In the Senate, Schneck said, “abortion and the public option are the two critical issues to be resolved” in order to enact health care reform.
He predicted that there would be an effort at a compromise. He said this would likely be in the form of a mechanism that clearly segregates payments for elective abortions from federal funds, “probably done by private insurance companies themselves, not by the federal government.”
The U.S. Conference of Catholic Bishops has also pushed for inclusion of all legal immigrants among those with access to federally subsidized insurance and for at least allowing illegal immigrants to purchase health insurance privately, even if they are not eligible for federal assistance.
That position gained some ground in the House version of the legislation, with removal of a five-year residency requirement as a condition for legal immigrants’ access to Medicaid coverage, but the fate of immigrants in the Senate version was not yet decided as of mid-December.
On Dec. 14 three top bishops’ conference officials urged the Senate to incorporate into the Senate bill the Menendez amendment — successfully introduced into the House legislation by Rep.

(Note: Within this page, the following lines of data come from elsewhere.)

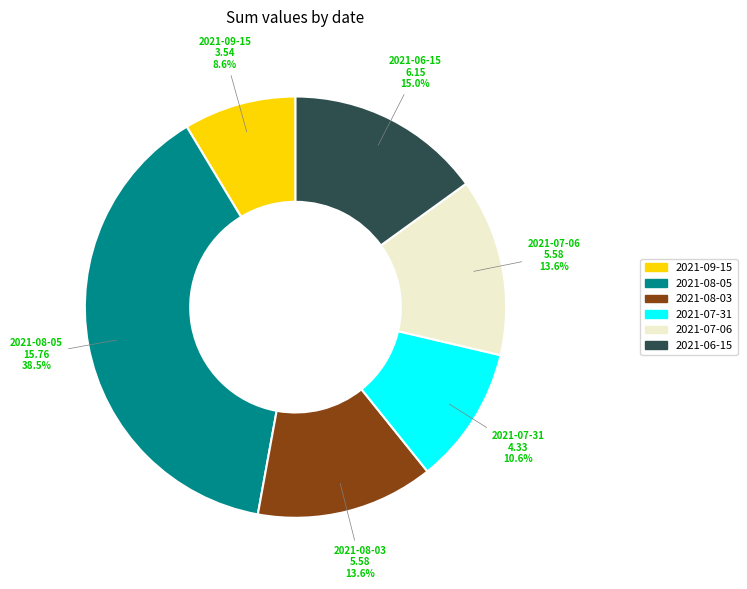

Is it true that 2021-08-03 is 23% of the pie?

False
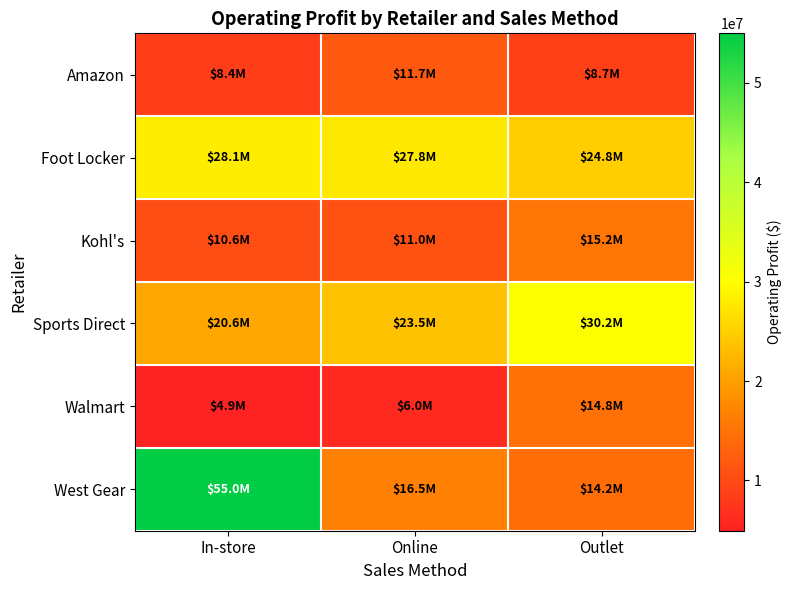

Count the number of categories in the chart.

3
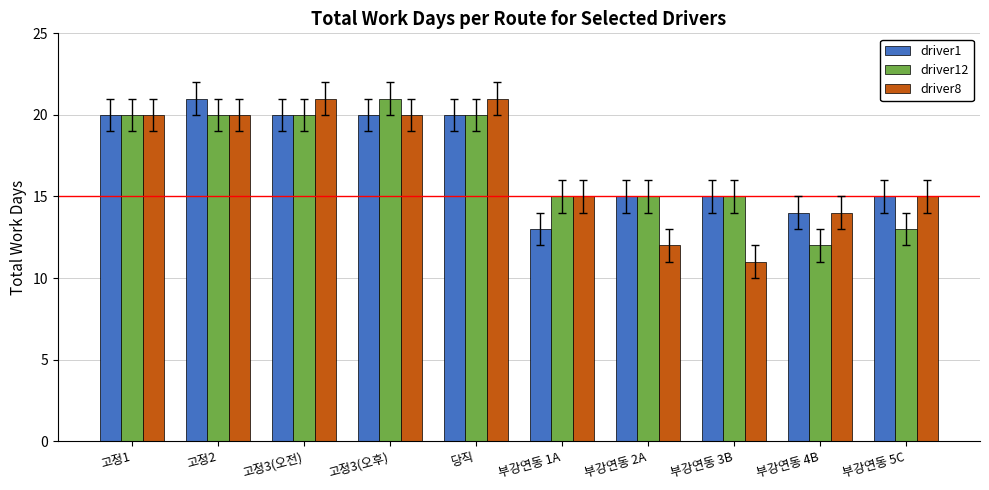

Which series has the largest range (max minus min)?

driver8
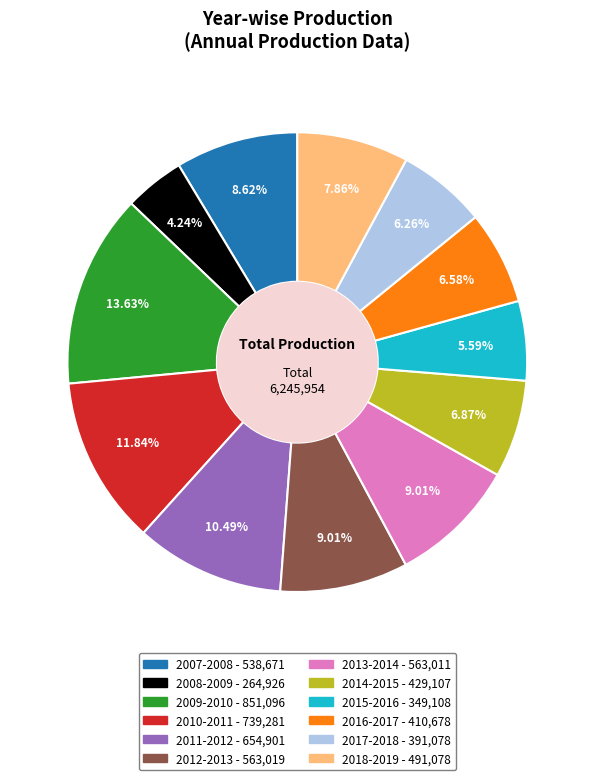

How many segments does this pie chart have?

12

Robert Menendez, D-N.J. — to give states the option of lifting the current five-year wait before legal immigrants are eligible for Medicaid coverage.
The bishops’ letter was signed by Cardinal Daniel DiNardo of Galveston-Houston, chairman of the bishops’ Committee on Pro-Life Activities; Bishop John Wester of Salt Lake City, chairman of the Committee on Migration; and Bishop William Murphy of Rockville Centre, N.Y., chairman of the Domestic Policy Committee.
“I think that the USCCB has made its position quite clear in regard to the immigration issue,” Schneck said. “But I’m disappointed that they didn’t pull out all the stops for immigration in the same way that they did for abortion. Where were the [post]cards from parish members to their congressmen that we saw on the abortion question?
“I don’t think that the average Catholic in the pews today even knows that the bishops of the United States are concerned about the treatment of immigration in this bill,” he said. “They’ve not conveyed the message adequately to their own congregations.”